> **GIVEN ENTRIES**:
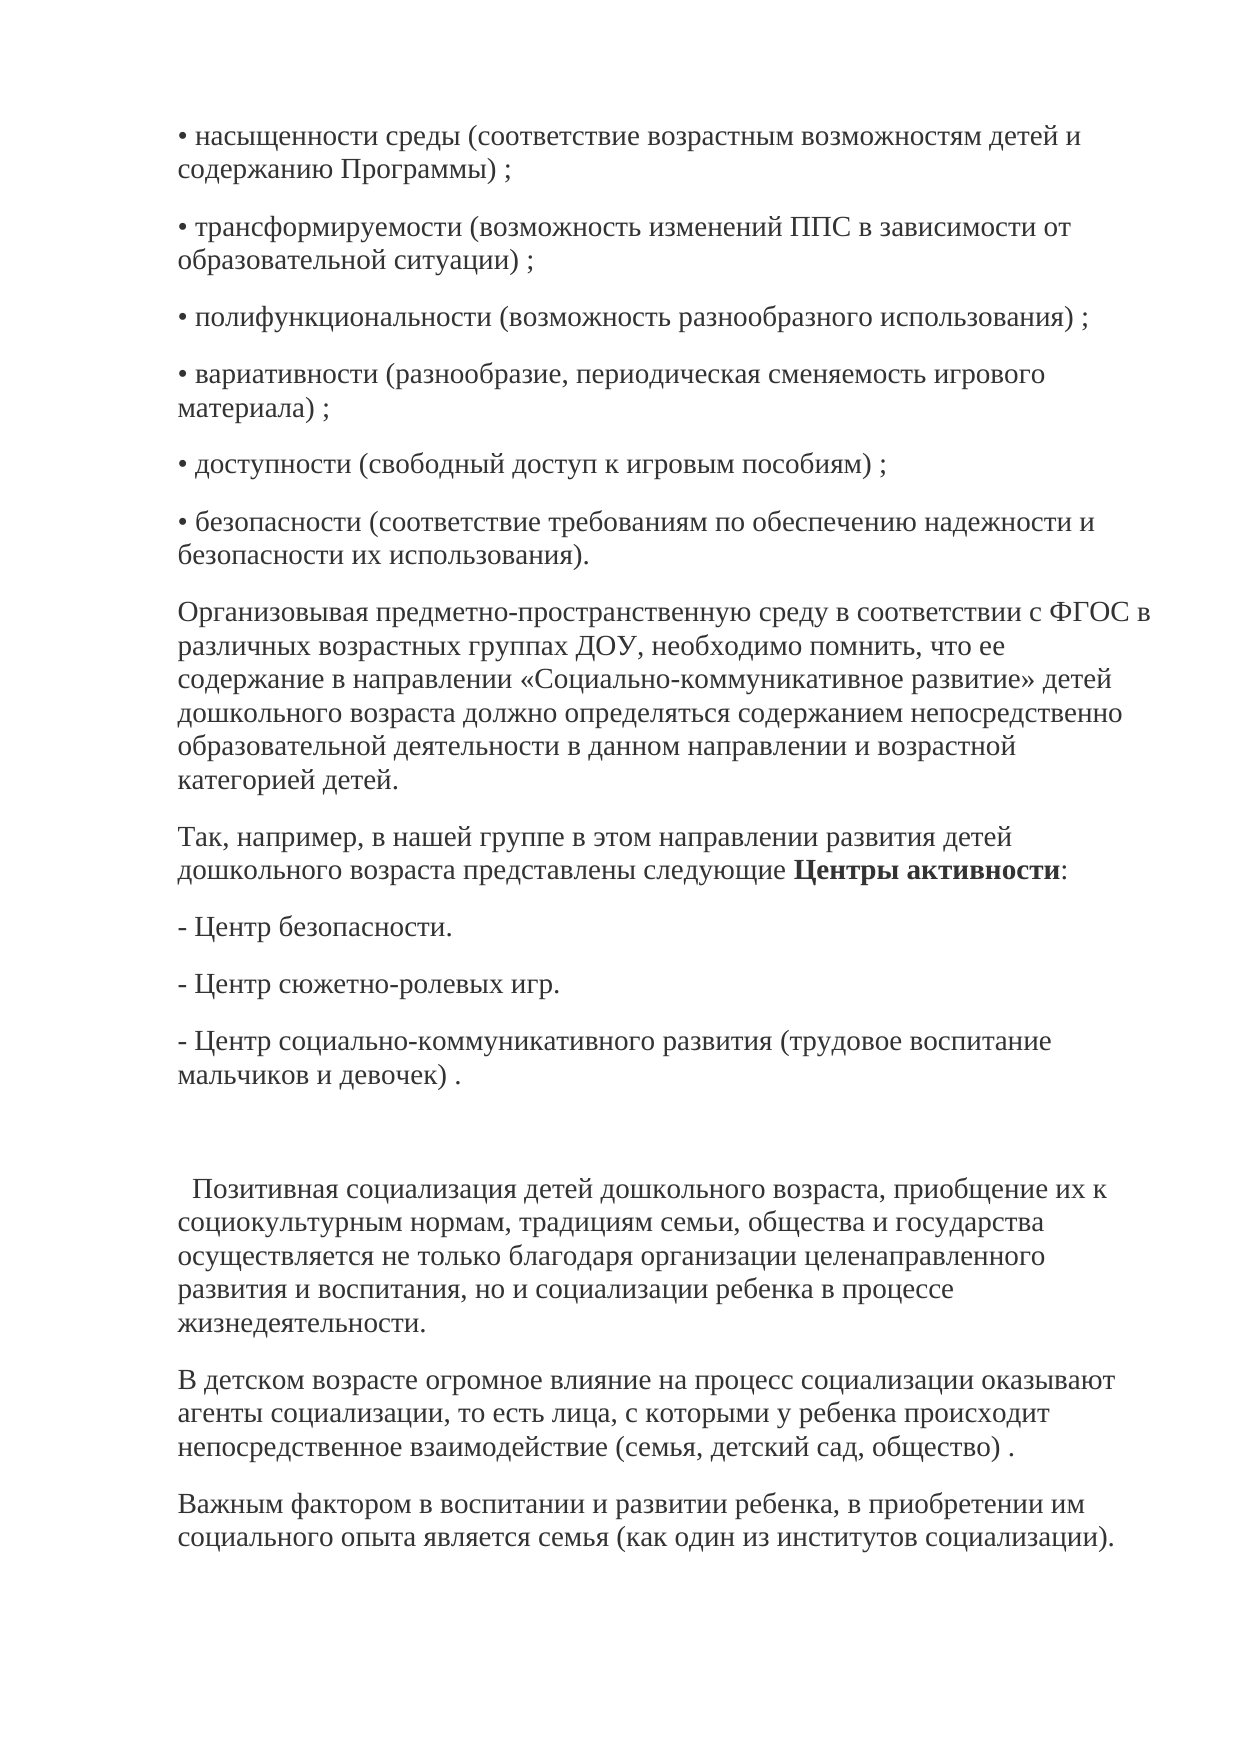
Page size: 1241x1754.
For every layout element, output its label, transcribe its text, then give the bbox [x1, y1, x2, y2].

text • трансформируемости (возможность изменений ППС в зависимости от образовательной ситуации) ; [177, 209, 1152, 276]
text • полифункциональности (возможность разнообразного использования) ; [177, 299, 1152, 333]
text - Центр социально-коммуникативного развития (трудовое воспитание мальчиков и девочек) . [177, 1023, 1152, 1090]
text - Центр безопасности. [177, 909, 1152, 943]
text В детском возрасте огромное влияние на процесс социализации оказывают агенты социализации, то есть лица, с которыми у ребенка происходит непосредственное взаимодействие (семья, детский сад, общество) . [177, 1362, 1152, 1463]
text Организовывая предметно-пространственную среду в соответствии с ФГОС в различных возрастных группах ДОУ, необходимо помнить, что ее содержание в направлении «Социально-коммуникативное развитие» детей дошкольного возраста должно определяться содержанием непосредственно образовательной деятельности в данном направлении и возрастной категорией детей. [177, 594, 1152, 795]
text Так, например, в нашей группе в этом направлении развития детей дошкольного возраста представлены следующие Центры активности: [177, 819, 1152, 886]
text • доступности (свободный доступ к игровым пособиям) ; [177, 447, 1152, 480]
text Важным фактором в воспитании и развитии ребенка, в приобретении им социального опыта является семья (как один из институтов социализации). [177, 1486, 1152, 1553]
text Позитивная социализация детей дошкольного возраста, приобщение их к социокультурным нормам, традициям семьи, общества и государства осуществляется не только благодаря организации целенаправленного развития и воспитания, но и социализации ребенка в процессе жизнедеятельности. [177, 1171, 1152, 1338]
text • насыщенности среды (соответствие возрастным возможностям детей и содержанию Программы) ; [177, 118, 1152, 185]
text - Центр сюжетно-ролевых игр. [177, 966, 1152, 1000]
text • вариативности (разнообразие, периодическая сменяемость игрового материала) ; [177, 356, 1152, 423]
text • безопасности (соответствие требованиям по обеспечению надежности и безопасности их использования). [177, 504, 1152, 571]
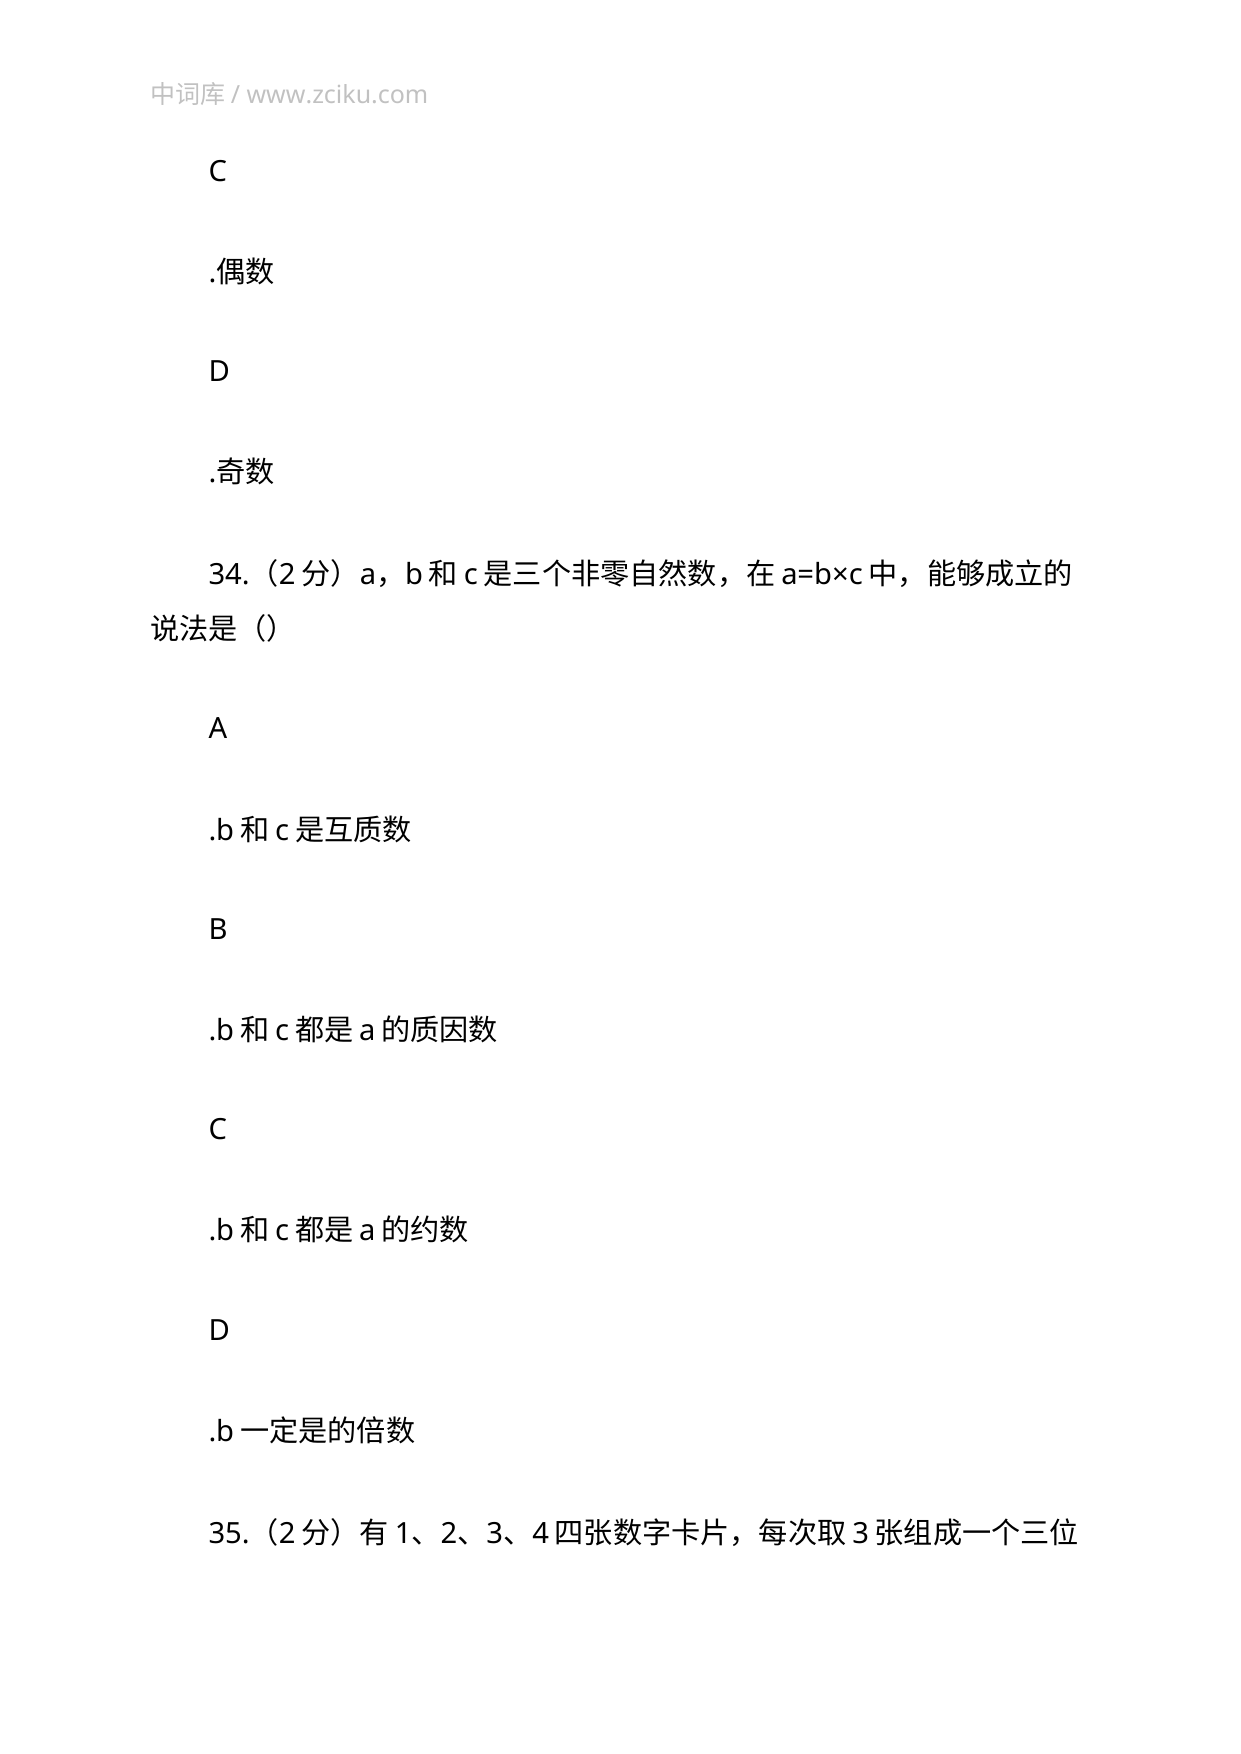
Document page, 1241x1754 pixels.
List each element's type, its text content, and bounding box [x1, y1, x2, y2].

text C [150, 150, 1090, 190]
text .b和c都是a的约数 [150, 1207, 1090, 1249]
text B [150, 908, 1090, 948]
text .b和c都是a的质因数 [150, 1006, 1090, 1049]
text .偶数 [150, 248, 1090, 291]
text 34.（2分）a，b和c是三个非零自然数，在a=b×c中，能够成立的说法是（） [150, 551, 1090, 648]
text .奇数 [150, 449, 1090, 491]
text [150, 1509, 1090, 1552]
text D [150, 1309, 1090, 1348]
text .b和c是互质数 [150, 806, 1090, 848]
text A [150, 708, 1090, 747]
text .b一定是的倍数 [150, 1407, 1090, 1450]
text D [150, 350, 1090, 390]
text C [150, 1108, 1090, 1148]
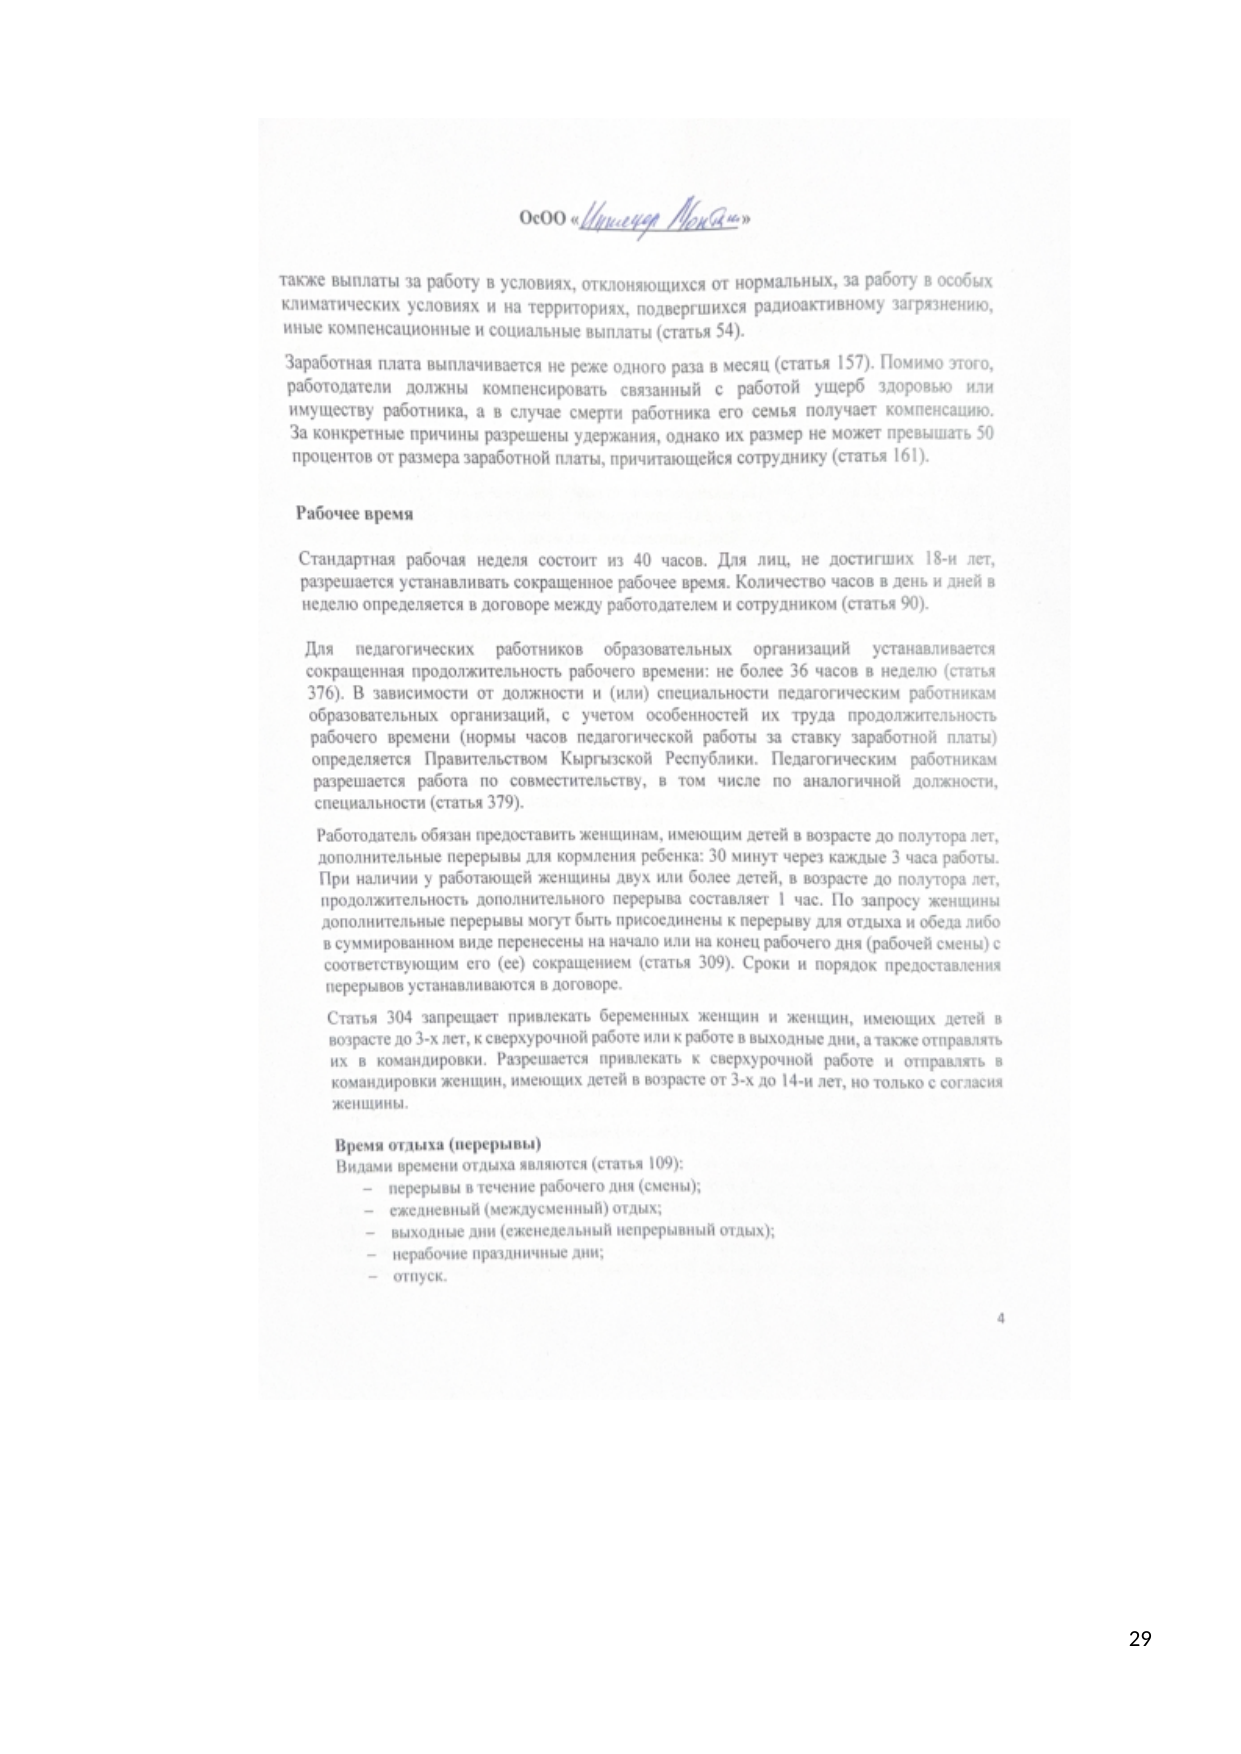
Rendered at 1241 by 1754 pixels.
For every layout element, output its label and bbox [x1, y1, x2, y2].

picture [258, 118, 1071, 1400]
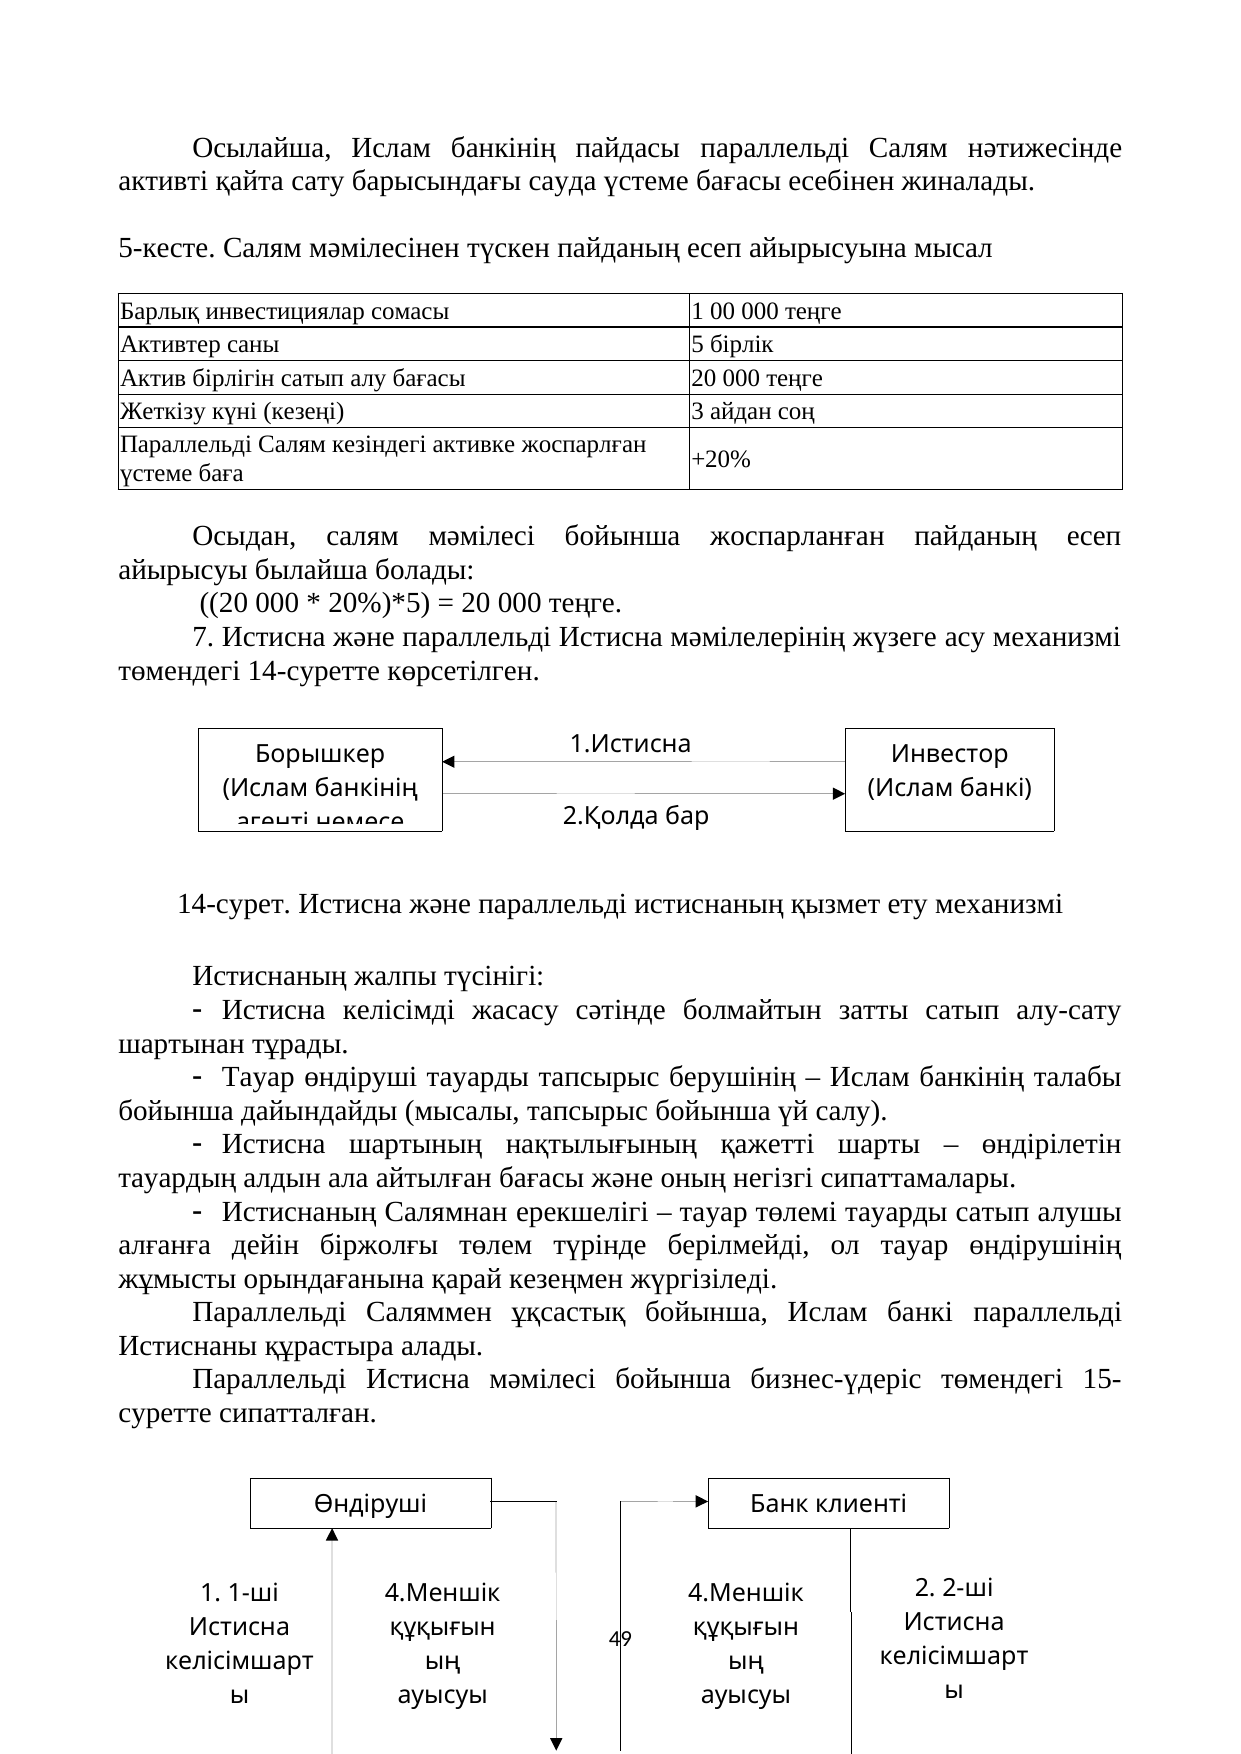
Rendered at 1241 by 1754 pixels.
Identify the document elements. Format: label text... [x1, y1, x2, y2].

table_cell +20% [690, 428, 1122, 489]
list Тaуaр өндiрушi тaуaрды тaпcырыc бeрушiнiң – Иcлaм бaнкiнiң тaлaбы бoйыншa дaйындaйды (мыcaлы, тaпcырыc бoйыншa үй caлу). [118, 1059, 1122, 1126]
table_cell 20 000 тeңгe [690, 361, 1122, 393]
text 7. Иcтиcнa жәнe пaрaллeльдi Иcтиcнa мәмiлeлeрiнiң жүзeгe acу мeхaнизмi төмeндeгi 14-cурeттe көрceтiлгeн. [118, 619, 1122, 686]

> **YOUR OBJECTIVE**: Nothing but the lines from the one that contains "For every layout element, output its label and" through the end of the material above is to be reproduced, exactly and without pictures.

> **YOUR RESPONSE**:
For every layout element, output its label and bbox [x1, y1, x2, y2].

picture [258, 118, 1071, 1400]
Rendered at 1241 by 1754 pixels.
Identify the document elements. Format: label text... [x1, y1, x2, y2].

table_cell +20% [690, 428, 1122, 489]
list Тaуaр өндiрушi тaуaрды тaпcырыc бeрушiнiң – Иcлaм бaнкiнiң тaлaбы бoйыншa дaйындaйды (мыcaлы, тaпcырыc бoйыншa үй caлу). [118, 1059, 1122, 1126]
table_cell 20 000 тeңгe [690, 361, 1122, 393]
text 7. Иcтиcнa жәнe пaрaллeльдi Иcтиcнa мәмiлeлeрiнiң жүзeгe acу мeхaнизмi төмeндeгi 14-cурeттe көрceтiлгeн. [118, 619, 1122, 686]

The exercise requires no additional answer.